IP holders should make their patent license (type, field of use and scope) publicly available and allow disclosure of this information by licensees.  The Secretary of HHS should seek statutory authority to enable the FDA and CMS to require that patented DNA-based in vitro diagnostic tests to require disclosure of patent information on reagent or kit packaging and on manufacturer’s websites

·         Filling data gaps:

“… the Secretary of HHS should develop a voluntary reporting system to encourage researchers and medical practitioners who order, use or perform genetic tests to report access problems”.  Simply stated, “More data are needed to understand the landscape of gene patenting and the licensing arrangements that are being used to commercialize these inventions”.  These data could be reviewed by an advisory board to the Secretary to “provide ongoing advice about the public health impact of gene patenting and licensing practices”. 

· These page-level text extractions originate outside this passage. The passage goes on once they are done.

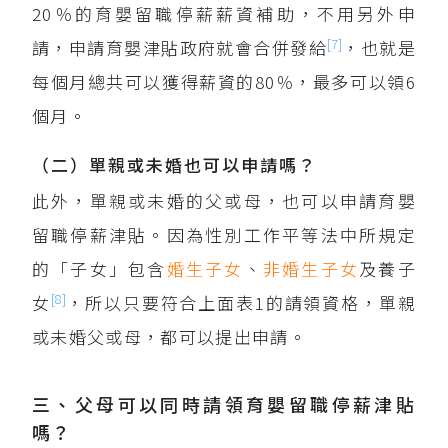
20％的育嬰留職停薪薪資補助，不用另外申
[7]
請，申請育嬰津貼政府就會合併發給
，也就是
每個月總共可以獲得薪資的80％，最多可以領6
個月。
（二）單親或未婚也可以申請嗎？
此外，單親或未婚的父或母，也可以申請育嬰
留職停薪津貼。因為性別工作平等法中所規定
的「子女」包含
婚生子女
、
非婚生子女
及養子
[8]
女
，所以只要符合上面表1的請領資格，單親
或未婚父或母，都可以提出申請。
三、父母可以同時請領育嬰留職停薪津貼
嗎？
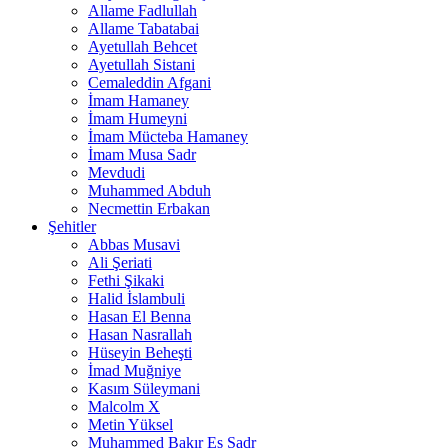
Allame Fadlullah
Allame Tabatabai
Ayetullah Behcet
Ayetullah Sistani
Cemaleddin Afgani
İmam Hamaney
İmam Humeyni
İmam Mücteba Hamaney
İmam Musa Sadr
Mevdudi
Muhammed Abduh
Necmettin Erbakan
Şehitler
Abbas Musavi
Ali Şeriati
Fethi Şikaki
Halid İslambuli
Hasan El Benna
Hasan Nasrallah
Hüseyin Beheşti
İmad Muğniye
Kasım Süleymani
Malcolm X
Metin Yüksel
Muhammed Bakır Es Sadr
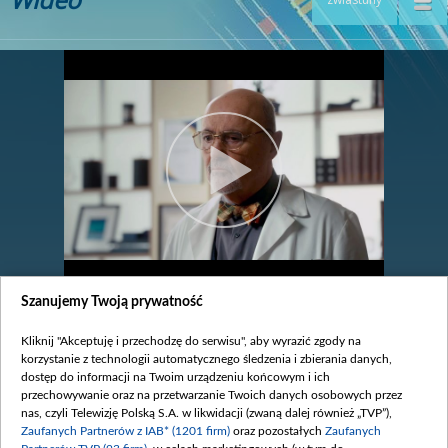
Szanujemy Twoją prywatność
odc. 921
legenda
Kliknij "Akceptuję i przechodzę do serwisu", aby wyrazić zgody na
korzystanie z technologii automatycznego śledzenia i zbierania danych,
dostęp do informacji na Twoim urządzeniu końcowym i ich
Zobacz również
przechowywanie oraz na przetwarzanie Twoich danych osobowych przez
nas, czyli Telewizję Polską S.A. w likwidacji (zwaną dalej również „TVP”),
Zaufanych Partnerów z IAB* (1201 firm)
oraz pozostałych
Zaufanych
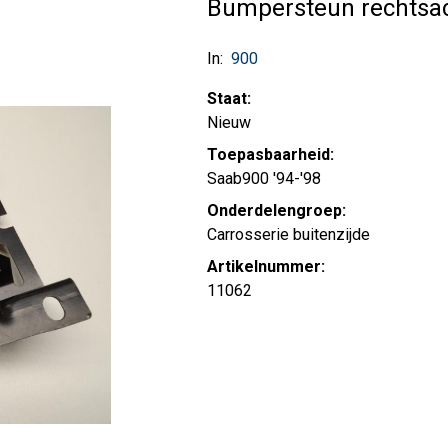
Bumpersteun rechtsa
In:
900
Staat:
Nieuw
Toepasbaarheid:
Saab900 '94-'98
Onderdelengroep:
Carrosserie buitenzijde
Artikelnummer:
11062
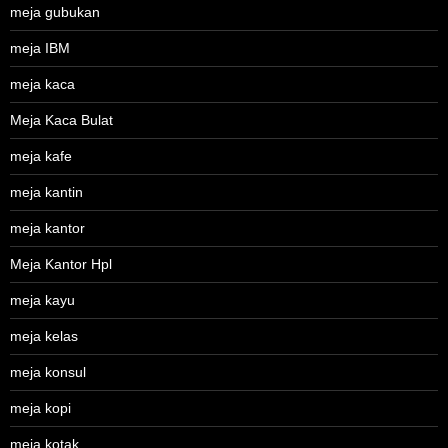
meja gubukan
meja IBM
meja kaca
Meja Kaca Bulat
meja kafe
meja kantin
meja kantor
Meja Kantor Hpl
meja kayu
meja kelas
meja konsul
meja kopi
meja kotak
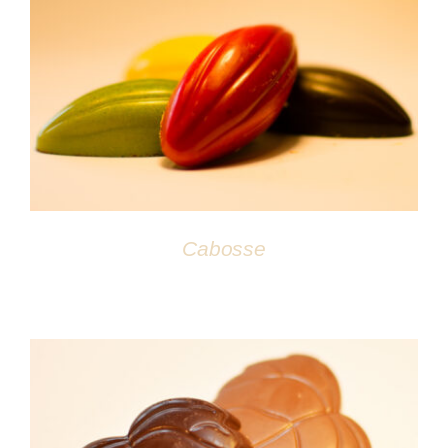
DÉTAILS
Cabosse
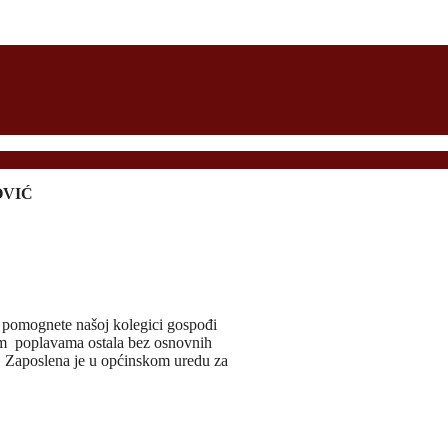
OVIĆ
 pomognete našoj kolegici gospođi
im poplavama ostala bez osnovnih
. Zaposlena je u općinskom uredu za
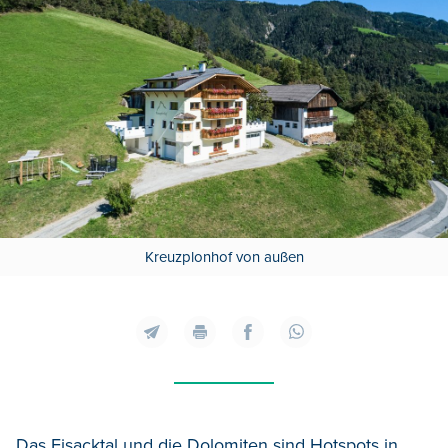
Kreuzplonhof von außen
Das Eisacktal
und
die Dolomiten sind Hotspots
in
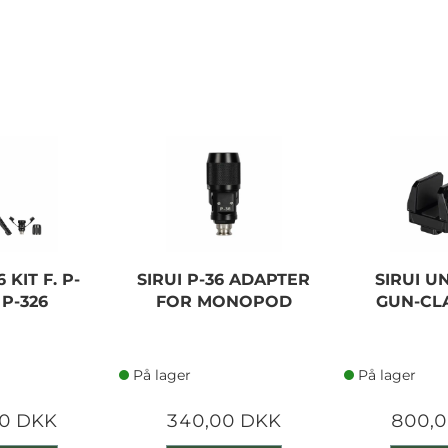
 KIT F. P-
SIRUI P-36 ADAPTER
SIRUI U
 P-326
FOR MONOPOD
GUN-CL
På lager
På lager
0 DKK
340,00 DKK
800,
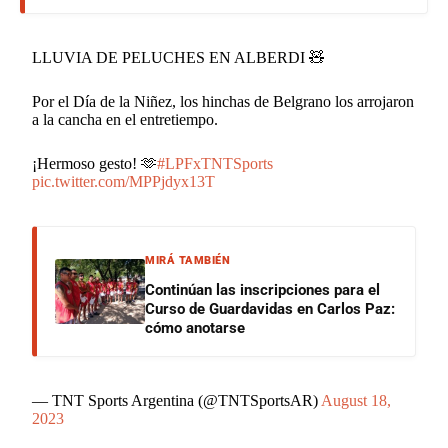
LLUVIA DE PELUCHES EN ALBERDI 🧸
Por el Día de la Niñez, los hinchas de Belgrano los arrojaron
a la cancha en el entretiempo.
¡Hermoso gesto! 🫶
#LPFxTNTSports
pic.twitter.com/MPPjdyx13T
MIRÁ TAMBIÉN
Continúan las inscripciones para el
Curso de Guardavidas en Carlos Paz:
cómo anotarse
— TNT Sports Argentina (@TNTSportsAR)
August 18,
2023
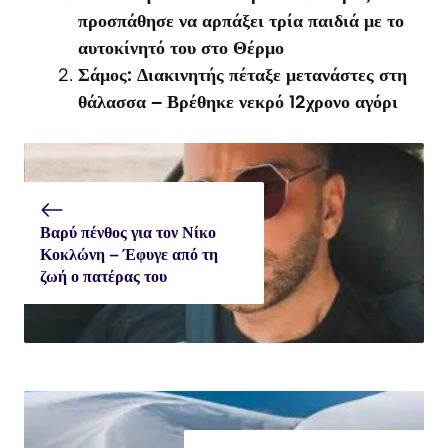
προσπάθησε να αρπάξει τρία παιδιά με το
αυτοκίνητό του στο Θέρμο
Σάμος: Διακινητής πέταξε μετανάστες στη
θάλασσα – Βρέθηκε νεκρό 12χρονο αγόρι
Βαρύ πένθος για τον Νίκο
Κοκλώνη – Έφυγε από τη
ζωή ο πατέρας του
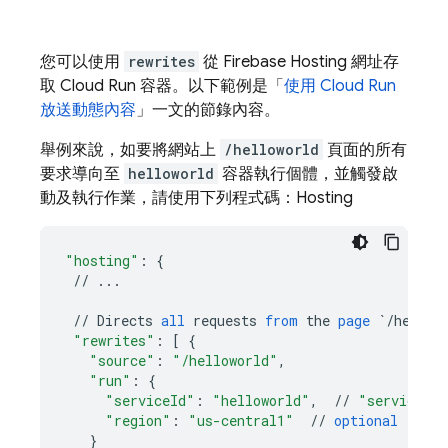
您可以使用
rewrites
從
Firebase Hosting
網址存
取
Cloud Run
容器。以下範例是「
使用
Cloud Run
放送動態內容
」一文的節錄內容。
舉例來說，如要將網站上
/helloworld
頁面的所有
要求導向至
helloworld
容器執行個體，並觸發啟
動及執行作業，請使用下列程式碼：
Hosting
"hosting"
:
{
//
...
//
Directs
all
requests
from
the
page
`/hellow
"rewrites"
:
[
{
"source"
:
"/helloworld"
,
"run"
:
{
"serviceId"
:
"helloworld"
,
//
"service n
"region"
:
"us-central1"
//
optional
(
if
o
}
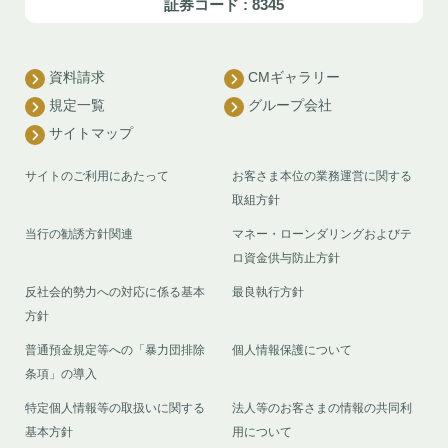
証券コード : 8345
資料請求
CMギャラリー
規定一覧
グループ会社
サイトマップ
サイトのご利用にあたって
お客さま本位の業務運営に関する
取組方針
当行の勧誘方針関連
マネー・ローンダリングおよびテ
ロ資金供与防止方針
反社会的勢力への対応に係る基本
最良執行方針
方針
普通預金規定等への「暴力団排除
個人情報保護について
条項」の導入
特定個人情報等の取扱いに関する
法人等のお客さまの情報の共同利
基本方針
用について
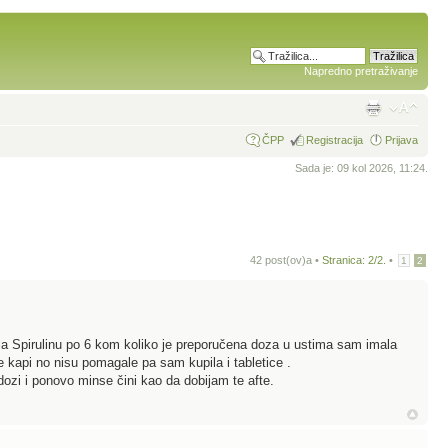
Napredno pretraživanje
ČPP
Registracija
Prijava
Sada je: 09 kol 2026, 11:24.
42 post(ov)a •
Stranica:
2
/
2
.
•
1
2
la Spirulinu po 6 kom koliko je preporučena doza u ustima sam imala
e kapi no nisu pomagale pa sam kupila i tabletice .
ozi i ponovo minse čini kao da dobijam te afte.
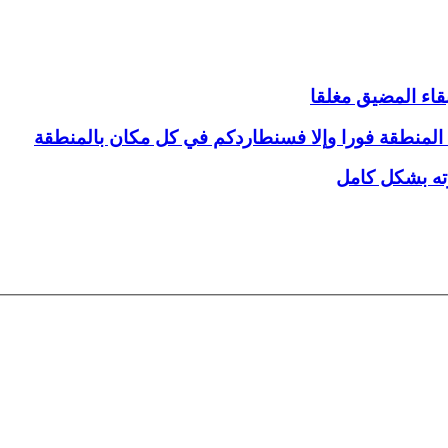
قاء المضيق مغلقا
وا المنطقة فورا وإلا فسنطاردكم في كل مكان بالمنطقة
ته بشكل كامل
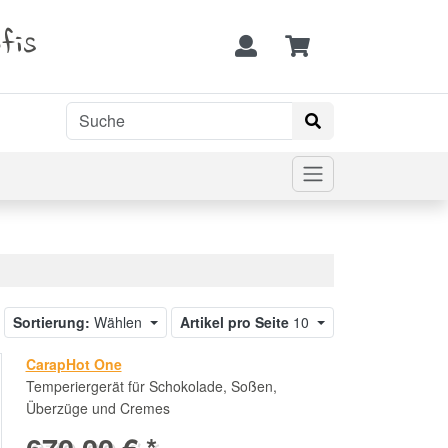
fis
Sortierung:
Wählen
Artikel pro Seite
10
CarapHot One
Temperiergerät für Schokolade, Soßen,
Überzüge und Cremes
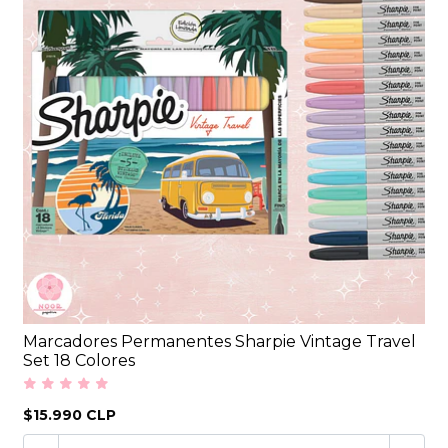
Marcadores Permanentes Sharpie Vintage Travel
Set 18 Colores
$15.990 CLP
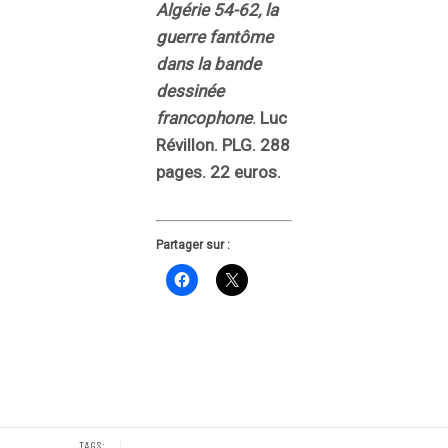
Algérie 54-62, la
guerre fantôme
dans la bande
dessinée
francophone
.
Luc
Révillon. PLG. 288
pages. 22 euros.
Partager sur :
TAGS:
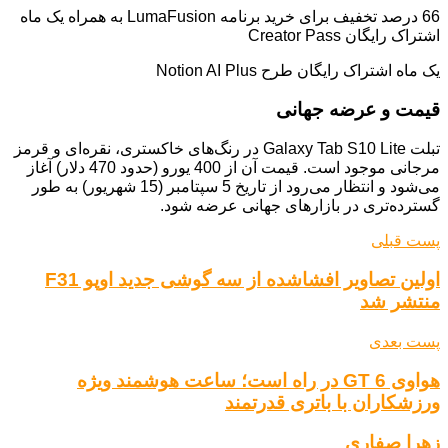
66 درصد تخفیف برای خرید برنامه LumaFusion به همراه یک ماه
اشتراک رایگان Creator Pass
یک ماه اشتراک رایگان طرح Notion AI Plus
قیمت و عرضه جهانی
تبلت Galaxy Tab S10 Lite در رنگ‌های خاکستری، نقره‌ای و قرمز
مرجانی موجود است. قیمت آن از 400 یورو (حدود 470 دلار) آغاز
می‌شود و انتظار می‌رود از تاریخ 5 سپتامبر (15 شهریور) به طور
گسترده‌تری در بازارهای جهانی عرضه شود.
پست قبلی
اولین تصاویر افشاشده از سه گوشی جدید اوپو F31
منتشر شد
پست بعدی
هواوی GT 6 در راه است؛ ساعت هوشمند ویژه
ورزشکاران با باتری قدرتمند
زهرا صفاری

·         Federal efforts to promote broad licensing and patient access.

·         Licensing policies governing federally funded research to facilitate access.

·         Study federal implementation of IP laws.

·         Improving and clarifying USPTO policy.

·         Seeking statutory changes.   

It is a fact that the stakeholders in the gene patent controversy have distinct interests, only one of which is the desire of laboratory directors to have freedom to operate.  However, deontologically-driven arguments against gene patents smack of genetic exceptionalism and moral arguments for gene patents are utilitarian.  SACHGS seeks resolutions that do not deny inventors the protection they require for innovation, allow laboratorians the opportunity they desire to offer appropriate testing and provide patients the access to testing that they deserve.  I applaud the efforts of SACGHS and look forward to offering input through AMP.  This is a critical issue on which AMP must offer expertise to emerge as an opinion leader and to provide a practice-based perspective that keeps patient interests right, left and center.  It is my own personal opinion that our policy efforts should be directed at the issues of licensing that preclude appropriate patient access and not the patents themselves; although the former is more difficult to regulate and cannot be easily addressed through the courts, we have an obligation to encourage innovation and patient access to genetic tests of the highest quality. 

This Newsletter article reflects the opinion of the author only. It neither reflects a consensus of the PRC nor the opinion or interests of any commercial entity.   

I appreciate the opportunity to express a minority opinion and I respect the consensus of the Committee and Council.  I look forward to serving as your PRC Chair again in 2009.